Copy each line from the entries that the word "videos" appears in.

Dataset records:
Segment Open

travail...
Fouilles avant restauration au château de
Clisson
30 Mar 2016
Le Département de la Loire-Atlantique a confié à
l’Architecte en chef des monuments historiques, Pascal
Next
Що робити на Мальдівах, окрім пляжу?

Segment Closed
Segment Open

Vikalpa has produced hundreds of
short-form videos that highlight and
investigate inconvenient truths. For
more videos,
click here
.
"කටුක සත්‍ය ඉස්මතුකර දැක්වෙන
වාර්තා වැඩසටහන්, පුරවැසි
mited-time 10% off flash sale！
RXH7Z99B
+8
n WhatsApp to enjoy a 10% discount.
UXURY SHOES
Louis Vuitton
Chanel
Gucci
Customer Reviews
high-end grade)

Segment Closed

Written response
short-form videos that highlight and
more videos,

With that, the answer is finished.